* _YOUR ASSIGNMENT_
Set down the data below in full and exactly, minus the pictures.

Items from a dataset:
######
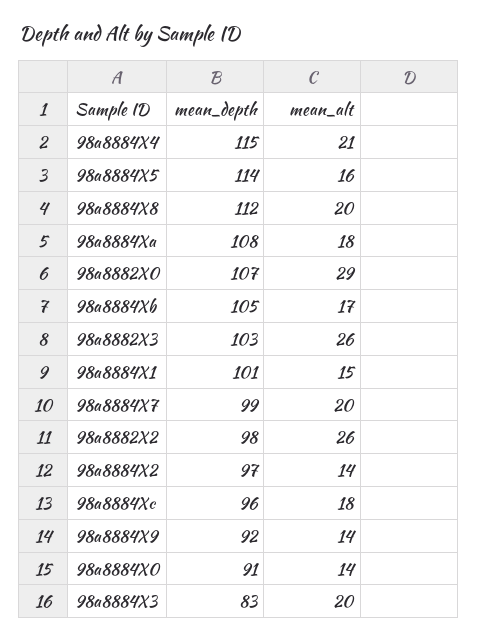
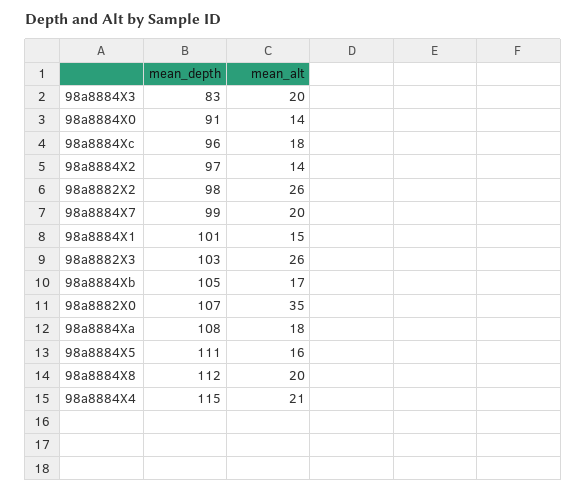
  {
    "mean_depth": {
      "98a8884X4": 115,
-     "98a8884X5": 114,
+     "98a8884X5": 111,
      "98a8884X8": 112,
      "98a8884Xa": 108,
      "98a8882X0": 107,
      "98a8884Xb": 105,
      "98a8882X3": 103,
      "98a8884X1": 101,
      "98a8884X7": 99,
      "98a8882X2": 98,
      "98a8884X2": 97,
      "98a8884Xc": 96,
-     "98a8884X9": 92,
      "98a8884X0": 91,
      "98a8884X3": 83
    },
    "mean_alt": {
      "98a8884X4": 21,
      "98a8884X5": 16,
      "98a8884X8": 20,
      "98a8884Xa": 18,
-     "98a8882X0": 29,
+     "98a8882X0": 35,
      "98a8884Xb": 17,
      "98a8882X3": 26,
      "98a8884X1": 15,
      "98a8884X7": 20,
      "98a8882X2": 26,
      "98a8884X2": 14,
      "98a8884Xc": 18,
-     "98a8884X9": 14,
      "98a8884X0": 14,
      "98a8884X3": 20
    }
  }

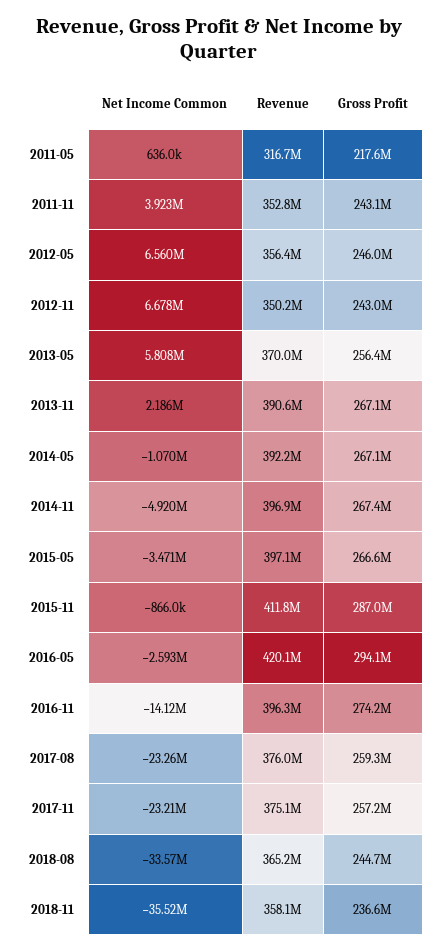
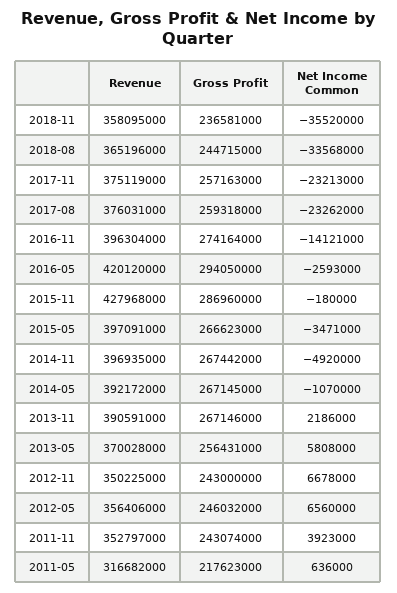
  {
    "Net Income Common": {
      "2011-05": 636000,
      "2011-11": 3923000,
      "2012-05": 6560000,
      "2012-11": 6678000,
      "2013-05": 5808000,
      "2013-11": 2186000,
      "2014-05": -1070000,
      "2014-11": -4920000,
      "2015-05": -3471000,
-     "2015-11": -866000,
+     "2015-11": -180000,
      "2016-05": -2593000,
      "2016-11": -14121000,
      "2017-08": -23262000,
      "2017-11": -23213000,
      "2018-08": -33568000,
      "2018-11": -35520000
    },
    "Revenue": {
      "2011-05": 316682000,
      "2011-11": 352797000,
      "2012-05": 356406000,
      "2012-11": 350225000,
      "2013-05": 370028000,
      "2013-11": 390591000,
      "2014-05": 392172000,
      "2014-11": 396935000,
      "2015-05": 397091000,
-     "2015-11": 411800000,
+     "2015-11": 427968000,
      "2016-05": 420120000,
      "2016-11": 396304000,
      "2017-08": 376031000,
      "2017-11": 375119000,
      "2018-08": 365196000,
      "2018-11": 358095000
    },
    "Gross Profit": {
      "2011-05": 217623000,
      "2011-11": 243074000,
      "2012-05": 246032000,
      "2012-11": 243000000,
      "2013-05": 256431000,
      "2013-11": 267146000,
      "2014-05": 267145000,
      "2014-11": 267442000,
      "2015-05": 266623000,
      "2015-11": 286960000,
      "2016-05": 294050000,
      "2016-11": 274164000,
      "2017-08": 259318000,
      "2017-11": 257163000,
      "2018-08": 244715000,
      "2018-11": 236581000
    }
  }

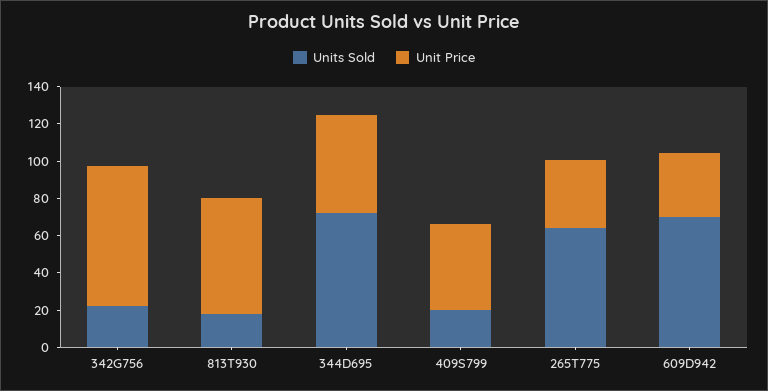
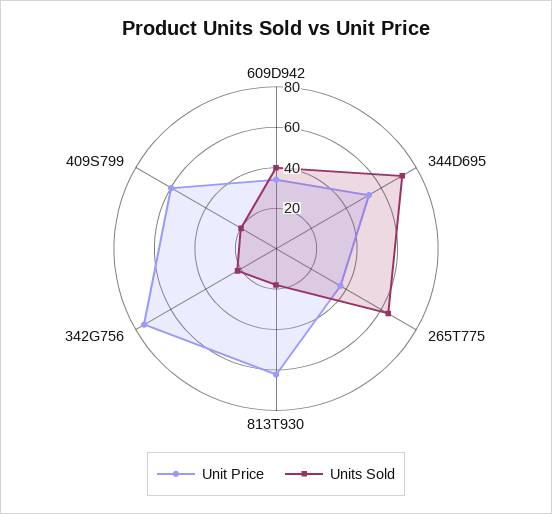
  {
    "Units Sold": {
      "342G756": 20,
      "813T930": 20,
      "344D695": 70,
      "409S799": 20,
      "265T775": 65,
-     "609D942": 70
+     "609D942": 40
    },
    "Unit Price": {
      "342G756": 75,
      "813T930": 60,
      "344D695": 55,
-     "409S799": 45,
+     "409S799": 60,
      "265T775": 35,
      "609D942": 35
    }
  }

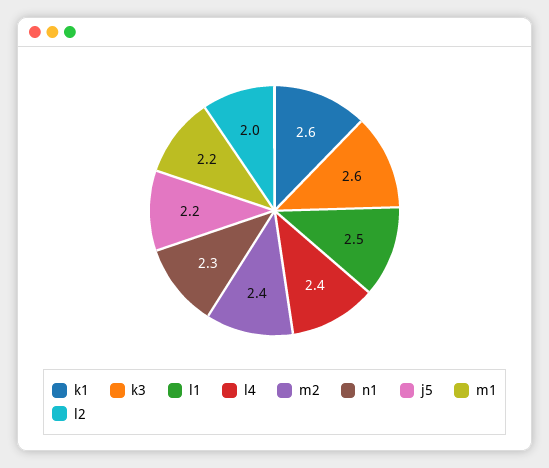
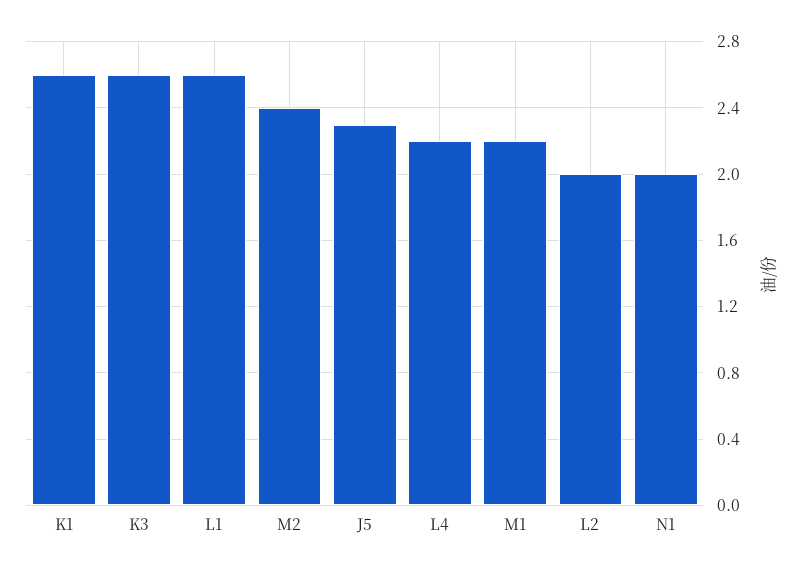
  {
    "k1": 2.6,
    "k3": 2.6,
-   "l1": 2.5,
+   "l1": 2.6,
-   "l4": 2.4,
+   "l4": 2.2,
    "m2": 2.4,
-   "n1": 2.3,
+   "n1": 2,
-   "j5": 2.2,
+   "j5": 2.3,
    "m1": 2.2,
    "l2": 2
  }

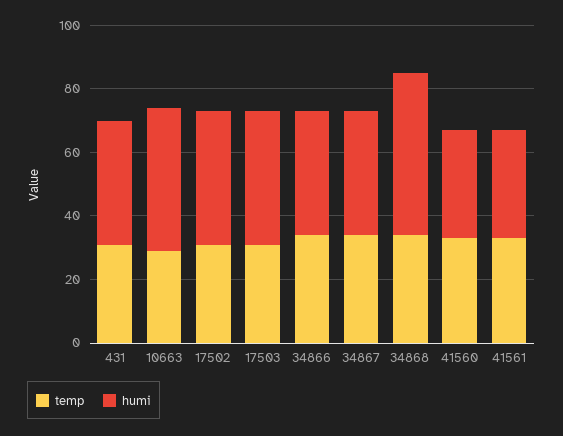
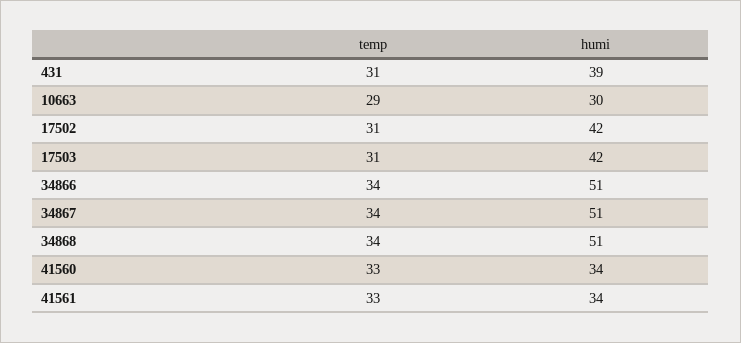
  {
    "temp": {
      "431": 31,
      "10663": 29,
      "17502": 31,
      "17503": 31,
      "34866": 34,
      "34867": 34,
      "34868": 34,
      "41560": 33,
      "41561": 33
    },
    "humi": {
      "431": 39,
-     "10663": 45,
+     "10663": 30,
      "17502": 42,
      "17503": 42,
-     "34866": 40,
+     "34866": 51,
-     "34867": 40,
+     "34867": 51,
      "34868": 51,
      "41560": 34,
      "41561": 34
    }
  }

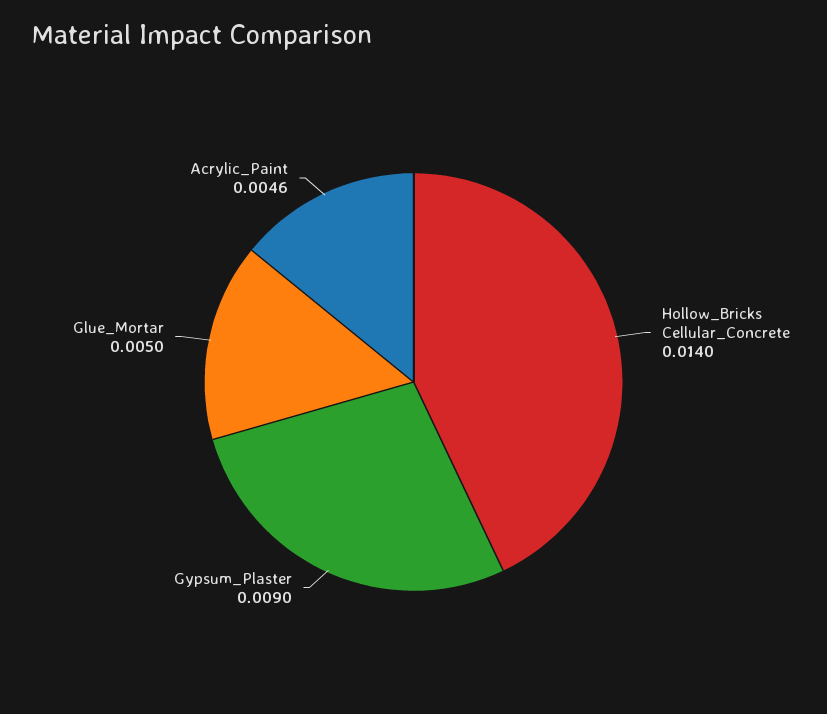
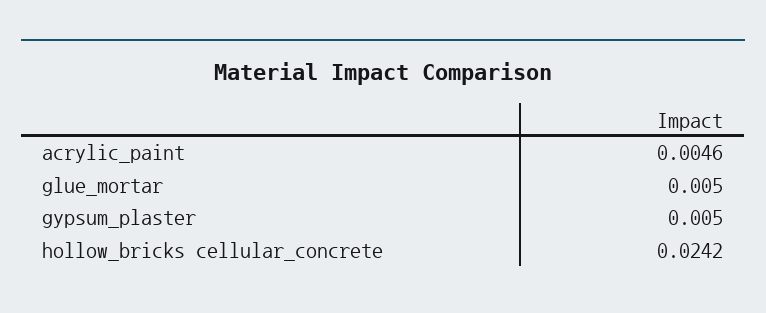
  {
-   "Hollow_Bricks Cellular_Concrete": 0.014,
+   "Hollow_Bricks Cellular_Concrete": 0.0242,
-   "Gypsum_Plaster": 0.009,
+   "Gypsum_Plaster": 0.005,
    "Glue_Mortar": 0.005,
    "Acrylic_Paint": 0.0046
  }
######
* _YOUR RESPONSE_
  {
    "mean_depth": {
      "98a8884X4": 115,
-     "98a8884X5": 114,
+     "98a8884X5": 111,
      "98a8884X8": 112,
      "98a8884Xa": 108,
      "98a8882X0": 107,
      "98a8884Xb": 105,
      "98a8882X3": 103,
      "98a8884X1": 101,
      "98a8884X7": 99,
      "98a8882X2": 98,
      "98a8884X2": 97,
      "98a8884Xc": 96,
-     "98a8884X9": 92,
      "98a8884X0": 91,
      "98a8884X3": 83
    },
    "mean_alt": {
      "98a8884X4": 21,
      "98a8884X5": 16,
      "98a8884X8": 20,
      "98a8884Xa": 18,
-     "98a8882X0": 29,
+     "98a8882X0": 35,
      "98a8884Xb": 17,
      "98a8882X3": 26,
      "98a8884X1": 15,
      "98a8884X7": 20,
      "98a8882X2": 26,
      "98a8884X2": 14,
      "98a8884Xc": 18,
-     "98a8884X9": 14,
      "98a8884X0": 14,
      "98a8884X3": 20
    }
  }

  {
    "Net Income Common": {
      "2011-05": 636000,
      "2011-11": 3923000,
      "2012-05": 6560000,
      "2012-11": 6678000,
      "2013-05": 5808000,
      "2013-11": 2186000,
      "2014-05": -1070000,
      "2014-11": -4920000,
      "2015-05": -3471000,
-     "2015-11": -866000,
+     "2015-11": -180000,
      "2016-05": -2593000,
      "2016-11": -14121000,
      "2017-08": -23262000,
      "2017-11": -23213000,
      "2018-08": -33568000,
      "2018-11": -35520000
    },
    "Revenue": {
      "2011-05": 316682000,
      "2011-11": 352797000,
      "2012-05": 356406000,
      "2012-11": 350225000,
      "2013-05": 370028000,
      "2013-11": 390591000,
      "2014-05": 392172000,
      "2014-11": 396935000,
      "2015-05": 397091000,
-     "2015-11": 411800000,
+     "2015-11": 427968000,
      "2016-05": 420120000,
      "2016-11": 396304000,
      "2017-08": 376031000,
      "2017-11": 375119000,
      "2018-08": 365196000,
      "2018-11": 358095000
    },
    "Gross Profit": {
      "2011-05": 217623000,
      "2011-11": 243074000,
      "2012-05": 246032000,
      "2012-11": 243000000,
      "2013-05": 256431000,
      "2013-11": 267146000,
      "2014-05": 267145000,
      "2014-11": 267442000,
      "2015-05": 266623000,
      "2015-11": 286960000,
      "2016-05": 294050000,
      "2016-11": 274164000,
      "2017-08": 259318000,
      "2017-11": 257163000,
      "2018-08": 244715000,
      "2018-11": 236581000
    }
  }

  {
    "Units Sold": {
      "342G756": 20,
      "813T930": 20,
      "344D695": 70,
      "409S799": 20,
      "265T775": 65,
-     "609D942": 70
+     "609D942": 40
    },
    "Unit Price": {
      "342G756": 75,
      "813T930": 60,
      "344D695": 55,
-     "409S799": 45,
+     "409S799": 60,
      "265T775": 35,
      "609D942": 35
    }
  }

  {
    "k1": 2.6,
    "k3": 2.6,
-   "l1": 2.5,
+   "l1": 2.6,
-   "l4": 2.4,
+   "l4": 2.2,
    "m2": 2.4,
-   "n1": 2.3,
+   "n1": 2,
-   "j5": 2.2,
+   "j5": 2.3,
    "m1": 2.2,
    "l2": 2
  }

  {
    "temp": {
      "431": 31,
      "10663": 29,
      "17502": 31,
      "17503": 31,
      "34866": 34,
      "34867": 34,
      "34868": 34,
      "41560": 33,
      "41561": 33
    },
    "humi": {
      "431": 39,
-     "10663": 45,
+     "10663": 30,
      "17502": 42,
      "17503": 42,
-     "34866": 40,
+     "34866": 51,
-     "34867": 40,
+     "34867": 51,
      "34868": 51,
      "41560": 34,
      "41561": 34
    }
  }

  {
-   "Hollow_Bricks Cellular_Concrete": 0.014,
+   "Hollow_Bricks Cellular_Concrete": 0.0242,
-   "Gypsum_Plaster": 0.009,
+   "Gypsum_Plaster": 0.005,
    "Glue_Mortar": 0.005,
    "Acrylic_Paint": 0.0046
  }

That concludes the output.